(Chart comprehension data)
*** Block opens ***
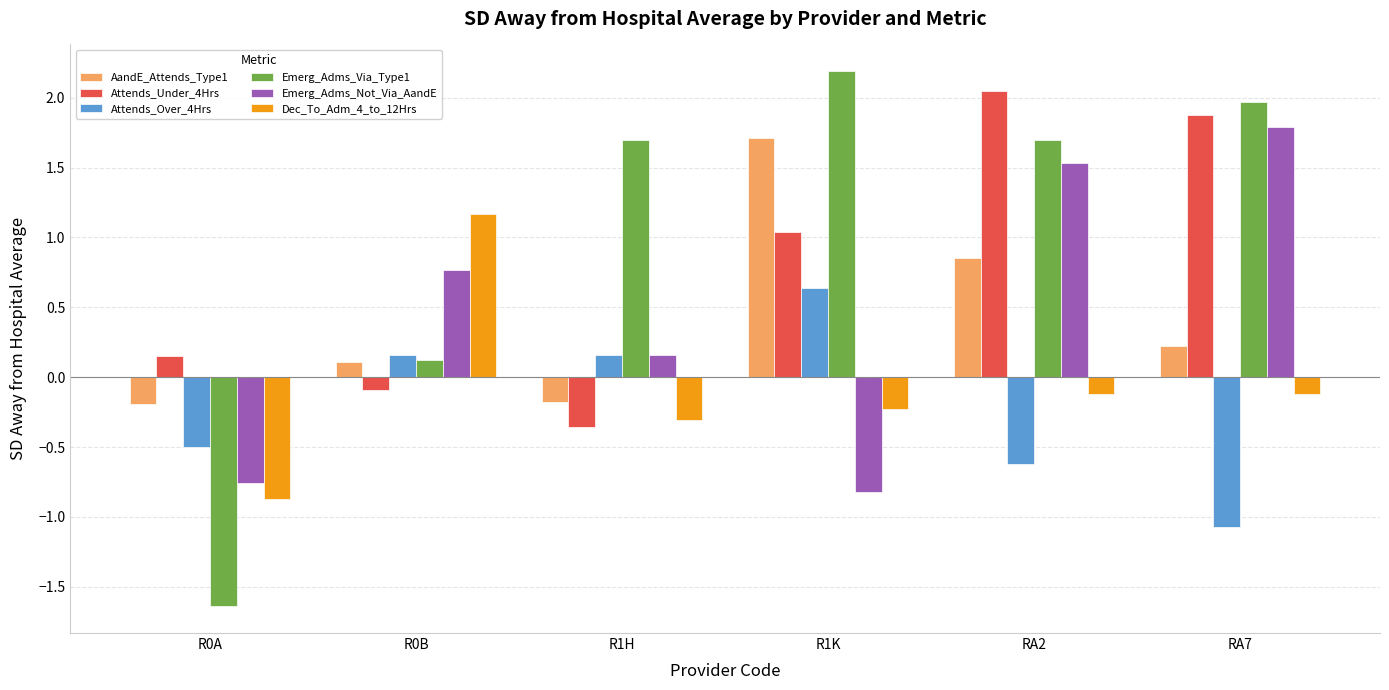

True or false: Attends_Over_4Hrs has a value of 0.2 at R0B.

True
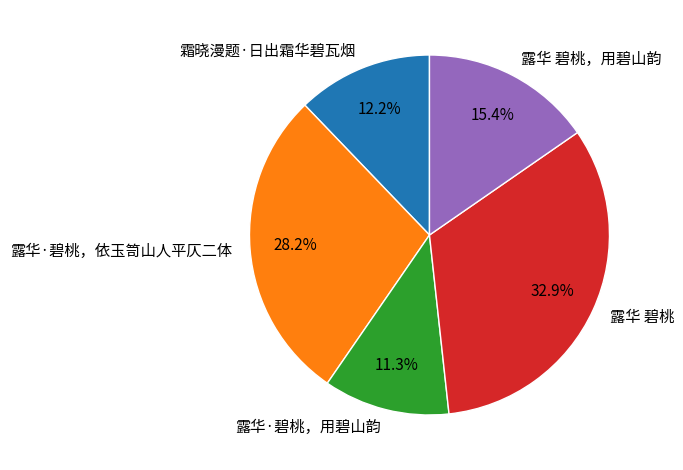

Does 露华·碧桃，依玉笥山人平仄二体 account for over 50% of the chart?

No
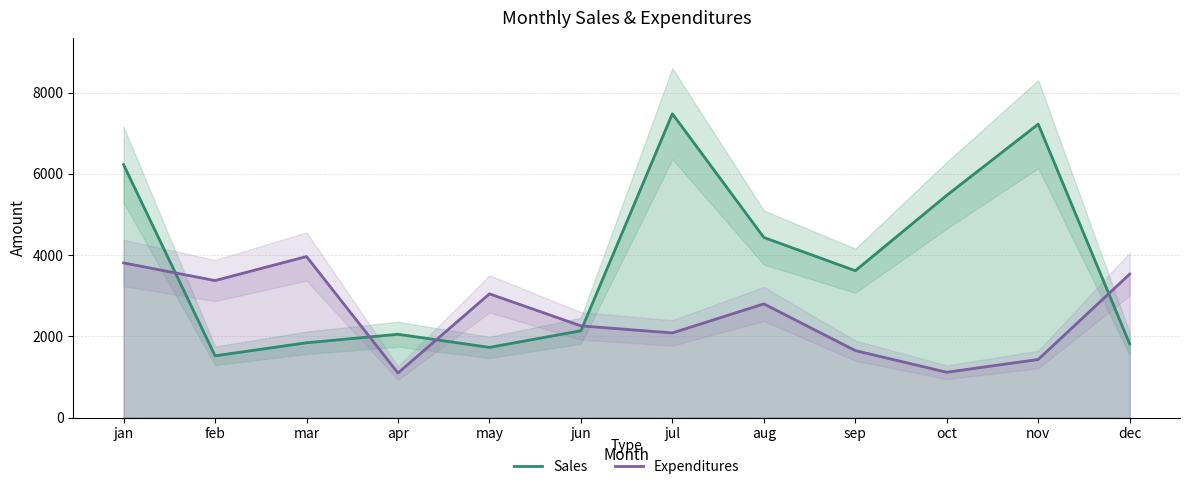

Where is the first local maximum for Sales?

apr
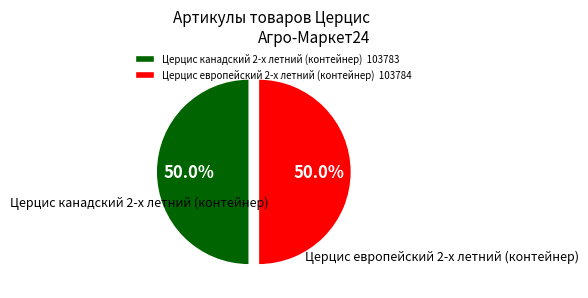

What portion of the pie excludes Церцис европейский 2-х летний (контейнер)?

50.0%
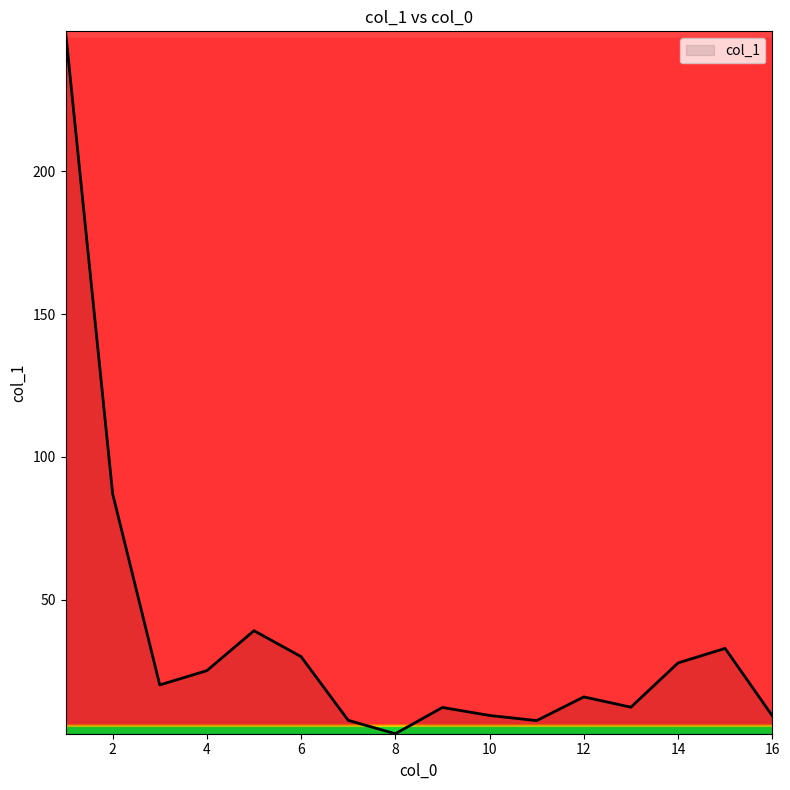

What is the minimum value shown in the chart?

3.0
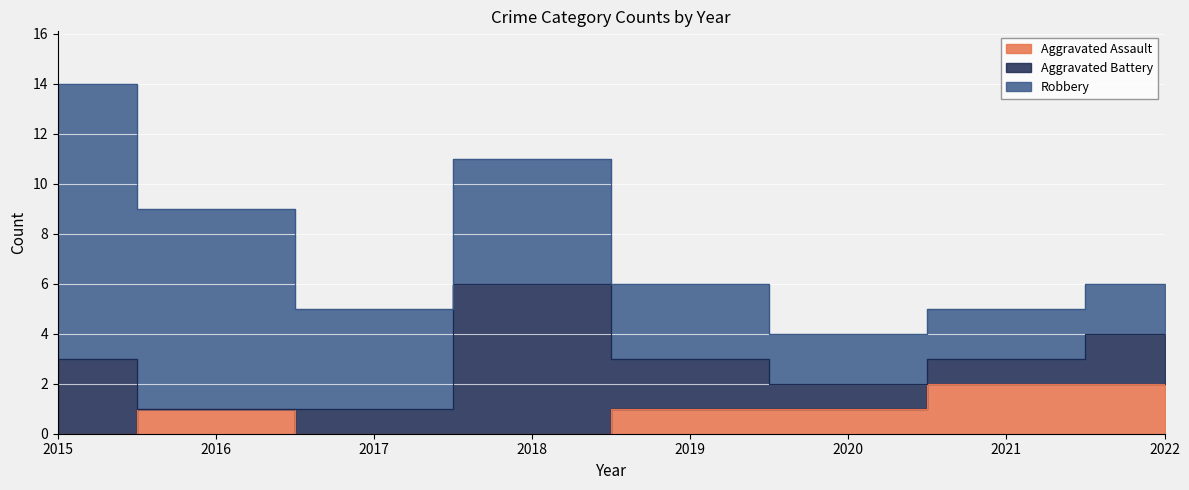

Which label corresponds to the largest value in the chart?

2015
*** Block closes ***
### Written task
Convert the data above into a Markdown table with the columns "Row" and "Line", giving each non-blank line its own numbered row. Omit the pictures and the blank lines.

### Response area
| Row | Line |
|---|---|
| 1 | True or false: Attends_Over_4Hrs has a value of 0.2 at R0B. |
| 2 | True |
| 3 | Does 露华·碧桃，依玉笥山人平仄二体 account for over 50% of the chart? |
| 4 | No |
| 5 | Where is the first local maximum for Sales? |
| 6 | apr |
| 7 | What portion of the pie excludes Церцис европейский 2-х летний (контейнер)? |
| 8 | 50.0% |
| 9 | What is the minimum value shown in the chart? |
| 10 | 3.0 |
| 11 | Which label corresponds to the largest value in the chart? |
| 12 | 2015 |